[Assigned task] Going through the data below, copy out each line where the word "shoulder" shows up.

[Dataset entries]
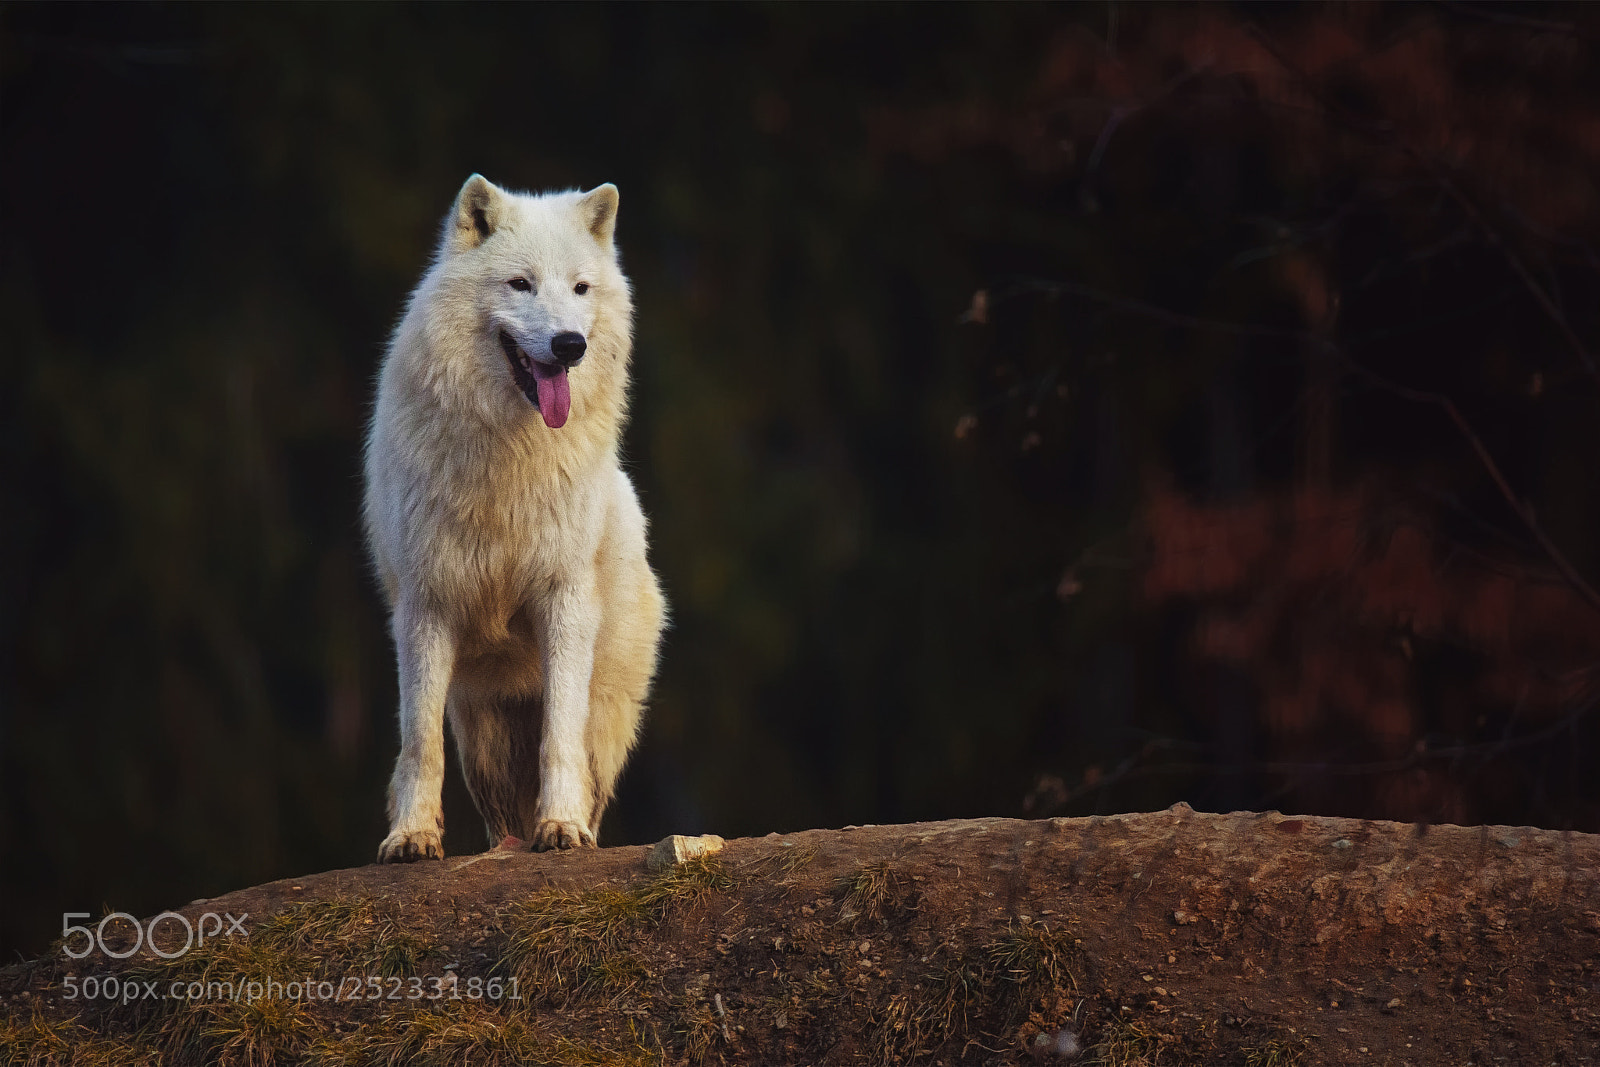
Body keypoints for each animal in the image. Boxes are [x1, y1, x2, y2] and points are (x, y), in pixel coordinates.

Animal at [364, 175, 665, 862]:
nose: (569, 345)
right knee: (495, 812)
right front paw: (411, 836)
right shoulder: (426, 606)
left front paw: (562, 828)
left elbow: (560, 736)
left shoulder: (565, 599)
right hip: (484, 738)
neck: (508, 462)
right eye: (520, 284)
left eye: (580, 288)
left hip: (604, 717)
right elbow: (419, 742)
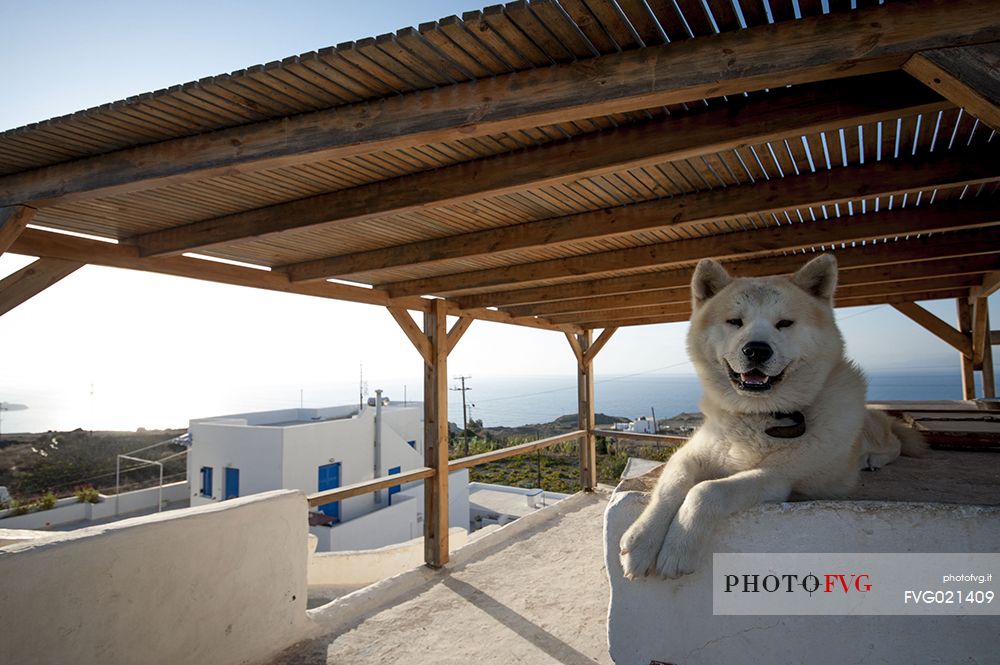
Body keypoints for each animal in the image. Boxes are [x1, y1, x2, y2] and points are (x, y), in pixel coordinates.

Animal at [620, 254, 924, 576]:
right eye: (735, 321)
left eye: (784, 323)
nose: (756, 349)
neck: (759, 415)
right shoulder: (690, 456)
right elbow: (671, 488)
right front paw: (642, 540)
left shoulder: (776, 477)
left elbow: (706, 491)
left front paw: (679, 547)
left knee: (896, 444)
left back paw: (872, 459)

[Exercise answer]
right shoulder: (426, 606)
left shoulder: (565, 599)
right shoulder: (690, 456)
left shoulder: (776, 477)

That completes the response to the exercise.